Exercise prompt: Below are some entries. Output each one exactly as it appears.

### Stored data ###

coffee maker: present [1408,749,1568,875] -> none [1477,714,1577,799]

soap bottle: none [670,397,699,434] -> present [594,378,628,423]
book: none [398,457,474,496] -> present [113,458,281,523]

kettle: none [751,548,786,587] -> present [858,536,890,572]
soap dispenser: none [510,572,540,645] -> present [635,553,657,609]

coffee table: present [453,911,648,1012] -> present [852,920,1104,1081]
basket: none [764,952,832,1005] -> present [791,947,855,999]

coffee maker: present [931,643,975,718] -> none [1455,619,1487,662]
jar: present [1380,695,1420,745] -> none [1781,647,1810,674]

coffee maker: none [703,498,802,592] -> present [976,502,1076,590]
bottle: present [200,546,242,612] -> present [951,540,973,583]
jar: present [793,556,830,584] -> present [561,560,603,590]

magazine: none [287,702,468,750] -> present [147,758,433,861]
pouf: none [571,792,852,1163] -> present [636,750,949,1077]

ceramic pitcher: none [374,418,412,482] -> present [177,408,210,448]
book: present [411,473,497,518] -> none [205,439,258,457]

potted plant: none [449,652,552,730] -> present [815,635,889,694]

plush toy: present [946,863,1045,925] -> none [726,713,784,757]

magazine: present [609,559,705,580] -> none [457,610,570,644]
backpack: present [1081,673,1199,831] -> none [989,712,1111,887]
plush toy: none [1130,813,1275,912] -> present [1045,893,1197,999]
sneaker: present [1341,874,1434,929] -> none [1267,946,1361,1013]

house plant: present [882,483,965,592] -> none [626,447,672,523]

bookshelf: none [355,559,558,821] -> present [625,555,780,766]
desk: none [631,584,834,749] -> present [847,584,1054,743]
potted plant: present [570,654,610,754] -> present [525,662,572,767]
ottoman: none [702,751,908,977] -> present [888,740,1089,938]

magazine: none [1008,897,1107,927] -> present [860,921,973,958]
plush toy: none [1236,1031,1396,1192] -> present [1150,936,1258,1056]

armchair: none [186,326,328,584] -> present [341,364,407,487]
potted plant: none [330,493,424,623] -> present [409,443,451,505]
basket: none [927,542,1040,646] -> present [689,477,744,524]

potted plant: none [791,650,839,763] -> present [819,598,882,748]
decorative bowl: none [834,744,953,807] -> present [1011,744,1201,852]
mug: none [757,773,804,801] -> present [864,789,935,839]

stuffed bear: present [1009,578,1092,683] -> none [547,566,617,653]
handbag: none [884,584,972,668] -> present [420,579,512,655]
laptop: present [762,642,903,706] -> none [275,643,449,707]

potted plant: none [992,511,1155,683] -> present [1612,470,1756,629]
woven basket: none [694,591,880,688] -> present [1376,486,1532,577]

###

Task answer:
coffee maker: present [1408,749,1568,875] -> none [1477,714,1577,799]

soap bottle: none [670,397,699,434] -> present [594,378,628,423]
book: none [398,457,474,496] -> present [113,458,281,523]

kettle: none [751,548,786,587] -> present [858,536,890,572]
soap dispenser: none [510,572,540,645] -> present [635,553,657,609]

coffee table: present [453,911,648,1012] -> present [852,920,1104,1081]
basket: none [764,952,832,1005] -> present [791,947,855,999]

coffee maker: present [931,643,975,718] -> none [1455,619,1487,662]
jar: present [1380,695,1420,745] -> none [1781,647,1810,674]

coffee maker: none [703,498,802,592] -> present [976,502,1076,590]
bottle: present [200,546,242,612] -> present [951,540,973,583]
jar: present [793,556,830,584] -> present [561,560,603,590]

magazine: none [287,702,468,750] -> present [147,758,433,861]
pouf: none [571,792,852,1163] -> present [636,750,949,1077]

ceramic pitcher: none [374,418,412,482] -> present [177,408,210,448]
book: present [411,473,497,518] -> none [205,439,258,457]

potted plant: none [449,652,552,730] -> present [815,635,889,694]

plush toy: present [946,863,1045,925] -> none [726,713,784,757]

magazine: present [609,559,705,580] -> none [457,610,570,644]
backpack: present [1081,673,1199,831] -> none [989,712,1111,887]
plush toy: none [1130,813,1275,912] -> present [1045,893,1197,999]
sneaker: present [1341,874,1434,929] -> none [1267,946,1361,1013]

house plant: present [882,483,965,592] -> none [626,447,672,523]

bookshelf: none [355,559,558,821] -> present [625,555,780,766]
desk: none [631,584,834,749] -> present [847,584,1054,743]
potted plant: present [570,654,610,754] -> present [525,662,572,767]
ottoman: none [702,751,908,977] -> present [888,740,1089,938]

magazine: none [1008,897,1107,927] -> present [860,921,973,958]
plush toy: none [1236,1031,1396,1192] -> present [1150,936,1258,1056]

armchair: none [186,326,328,584] -> present [341,364,407,487]
potted plant: none [330,493,424,623] -> present [409,443,451,505]
basket: none [927,542,1040,646] -> present [689,477,744,524]

potted plant: none [791,650,839,763] -> present [819,598,882,748]
decorative bowl: none [834,744,953,807] -> present [1011,744,1201,852]
mug: none [757,773,804,801] -> present [864,789,935,839]

stuffed bear: present [1009,578,1092,683] -> none [547,566,617,653]
handbag: none [884,584,972,668] -> present [420,579,512,655]
laptop: present [762,642,903,706] -> none [275,643,449,707]

potted plant: none [992,511,1155,683] -> present [1612,470,1756,629]
woven basket: none [694,591,880,688] -> present [1376,486,1532,577]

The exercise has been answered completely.